PH Gallery
547 West 27th Street, 2nd Floor, 212-564-4480
Chelsea
September 8 - October 15, 2005
Reception: Thursday, September 8, 6 - 8 PM
Web Site
Osaka-based installation artist Tomoko Inagaki in her first New York solo show, Dune/Trip.
Tomoko Inagaki’s artworks explore the boundaries between fantasy and reality in contemporary, postwar, post-bubble Japan. Her installation Dune/Trip consists of newspapers, magazines and other media detritus buried under formless piles of sand. A staircase, also made of sand, emerges from this wasteland to abut a looped video projection of a girl wearing white clothes, her face expressionless, eternally descending a staircase to pause at that liminal point where the imagined world meets an immediate world of information and materiality. These two worlds, so similar and yet different, are separated by only the most delicate boundary.
Exhibited along with a sketch that provides the basis for Dune/Trip, Inagaki’s installation presents a frail and beautiful layer of difference, drawing attention to the difficulties inherent in delineating fact from fiction, and in so doing, making us feel once more the possibility of dreaming.
Inagaki includes a second video piece, White Color, for this exhibition, wherein she explores the uncertainties of boundary-making from a different perspective.

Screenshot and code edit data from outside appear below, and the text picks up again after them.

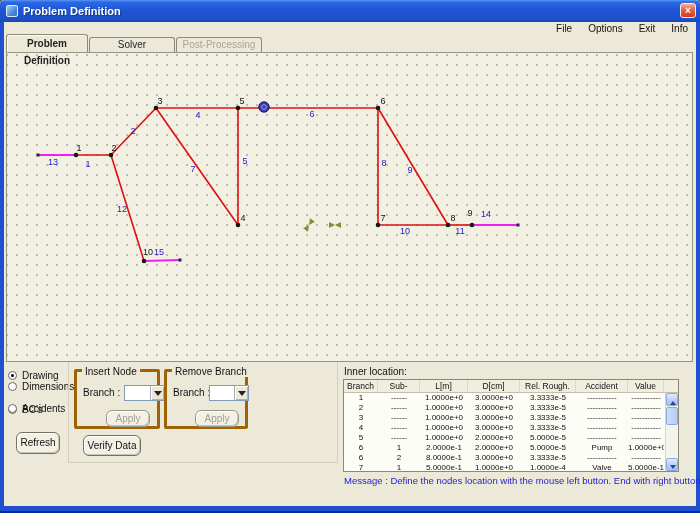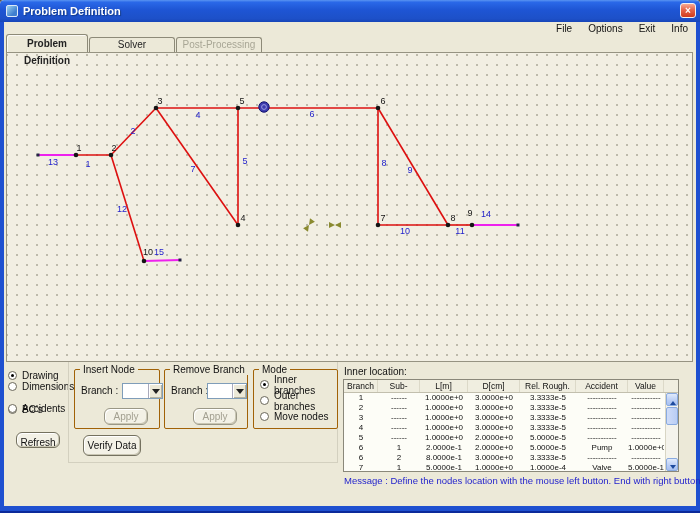--- a/index.html
+++ b/index.html
@@ -62,7 +62,7 @@
     font-size:10px;color:#111;text-align:center;font-family:"Liberation Sans",sans-serif;
   }
   .btn.disabled{color:#a3a091;border-color:#9a9786;}
-  .groupbox{position:absolute;border:1px solid #a16207;border-radius:2px;}
+  .groupbox{position:absolute;border:3px solid #a16207;border-radius:2px;}
   .groupbox .legend{position:absolute;top:-6px;left:5px;background:#ece9d8;padding:0 3px;font-size:10px;color:#111;white-space:nowrap;}
   .fieldlabel{position:absolute;font-size:10px;color:#111;white-space:nowrap;}
   .combo{position:absolute;height:16px;background:#fff;border:1px solid #7f9db9;display:flex;}

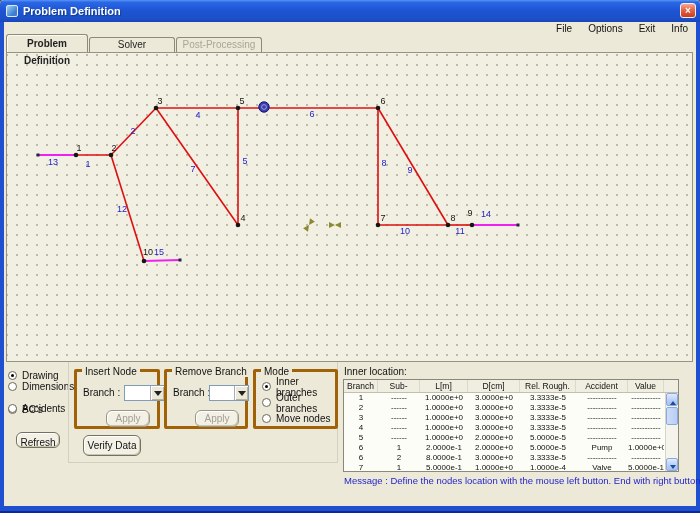--- a/index.html
+++ b/index.html
@@ -227,23 +227,6 @@
     <div class="btn disabled" style="left:28px;top:38px;width:44px;height:17px;line-height:15px;">Apply</div>
   </div>
 
-  <div class="groupbox" style="left:253px;top:369px;width:85px;height:60px;">
-    <span class="legend">Mode</span>
-    <div>
-        <label class="radio-row" style="left: 6px; top: 9px;">
-          <span class="radio checked"></span>
-          <span>Inner branches</span>
-        </label>
-        <label class="radio-row" style="left: 6px; top: 25px;">
-          <span class="radio"></span>
-          <span>Outer branches</span>
-        </label>
-        <label class="radio-row" style="left: 6px; top: 41px;">
-          <span class="radio"></span>
-          <span>Move nodes</span>
-        </label>
-      </div>
-  </div>
 
   <div class="btn" style="left:83px;top:435px;width:58px;height:21px;line-height:19px;">Verify Data</div>
 

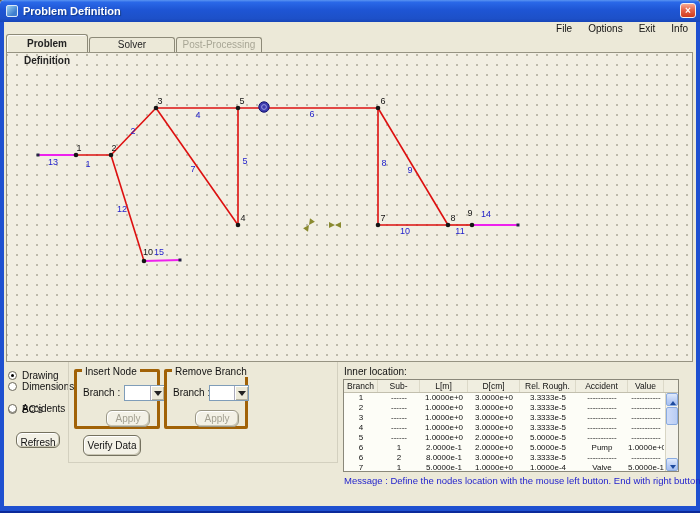--- a/index.html
+++ b/index.html
@@ -203,7 +203,7 @@
       </label>
     </div>
 
-  <div class="btn" style="left:16px;top:432px;width:44px;height:16px;line-height:20px;">Refresh</div>
+  <div class="btn" style="left:16px;top:432px;width:44px;height:22px;line-height:20px;">Refresh</div>
 
   <div class="outer-frame" style="left:68px;top:362px;width:270px;height:101px;"></div>
 

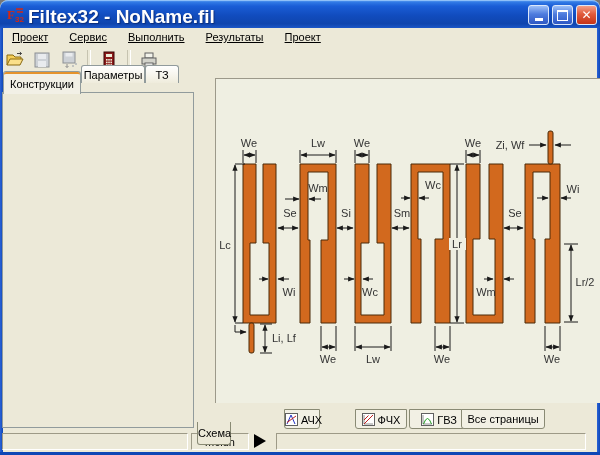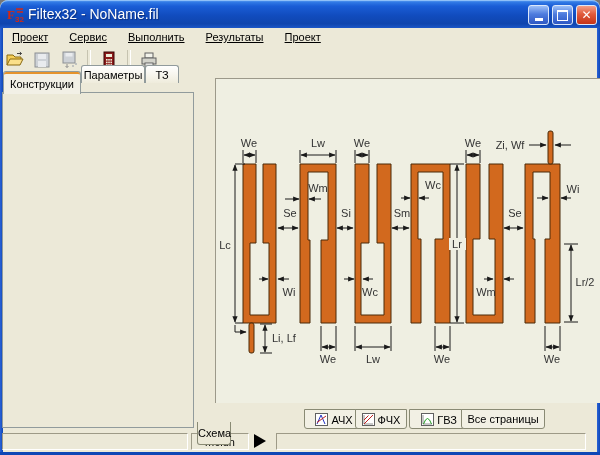--- a/index.html
+++ b/index.html
@@ -12,7 +12,7 @@
   .titlebar{left:0;top:0;width:600px;height:28px;border-radius:8px 8px 0 0;
     background:linear-gradient(180deg,#5FA2F2 0%,#2F77E4 9%,#1A5DD6 22%,#114CBE 55%,#0F45AE 85%,#1C57C8 100%);
     box-shadow:inset 0 1px 0 #8FC0F8;}
-  .title-text{left:28px;top:6px;color:#fff;font-size:14px;font-weight:normal;
+  .title-text{left:28px;top:6px;color:#fff;font-size:19px;font-weight:bold;
     text-shadow:1px 1px 1px #0C2E7A;white-space:nowrap;}
   .winbtn{top:5px;width:21px;height:20px;border:1px solid #DCE8FA;border-radius:3px;
     box-sizing:border-box;display:flex;align-items:center;justify-content:center;}

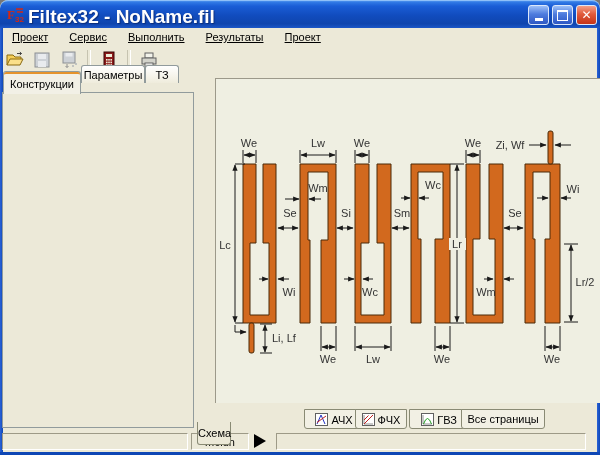--- a/index.html
+++ b/index.html
@@ -384,7 +384,7 @@
 
   <div class="abs ptab active" style="left:197px;width:34px">
     <span>Схема</span></div>
-  <div class="abs ptab" style="left:304px;width:60px">
+  <div class="abs ptab" style="left:284px;width:36px">
     <svg class="ticon" width="13" height="13" viewBox="0 0 13 13">
       <rect x="0.5" y="0.5" width="12" height="12" fill="#fff" stroke="#606060"></rect>
       <polyline points="2,11 6,2 10,11" stroke="#2030C0" fill="none"></polyline>

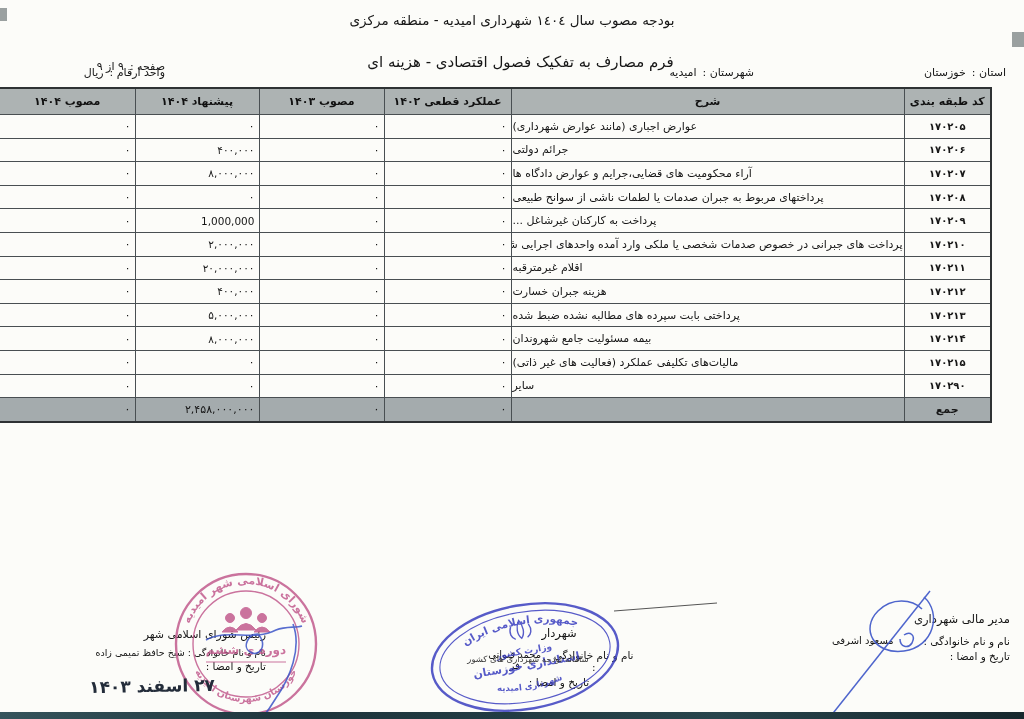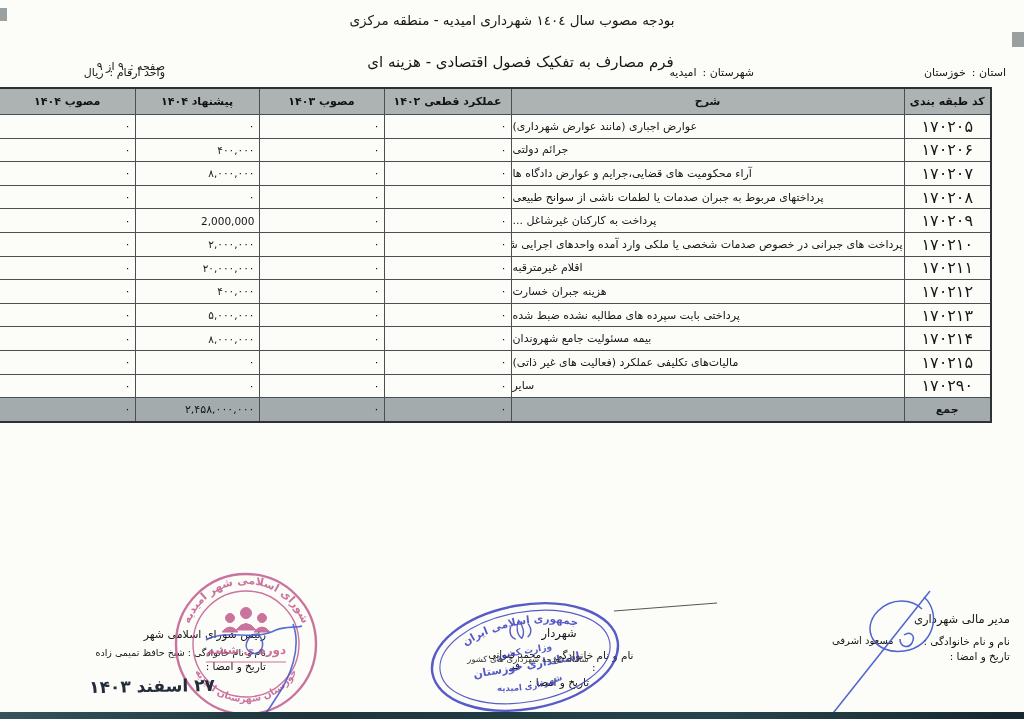--- a/index.html
+++ b/index.html
@@ -34,7 +34,7 @@
     text-align:center;color:#111;
   }
   table.budget tbody td{height:20.6px;}
-  .cell-code{text-align:center;font-size:16px;letter-spacing:1px;}
+  .cell-code{text-align:center;font-size:10px;letter-spacing:1px;font-weight:bold;}
   .cell-desc{text-align:left;font-size:11px;}
   .cell-num{text-align:right;font-size:10.5px;padding-left:8px;padding-right:4px;}
   table.budget tfoot td{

Currently based in Osaka, Tomoko Inagaki earned her BA in Fine Arts at Middlesex University, UK. She has exhibited widely in galleries, museums, and alternative spaces in Japan and Europe, including Art Tower Mito (Japan), Gunma Museum of Art (Japan), Museum of Contemporary Art, Hiroshima (Japan), The Arches Gallery (UK), and Krinzinger Projekte (Vienna). She has been awarded the Ray Finnis Trust Award in 1999 (UK), and the Fifth Shiseido ADSP in 2002 (Japan).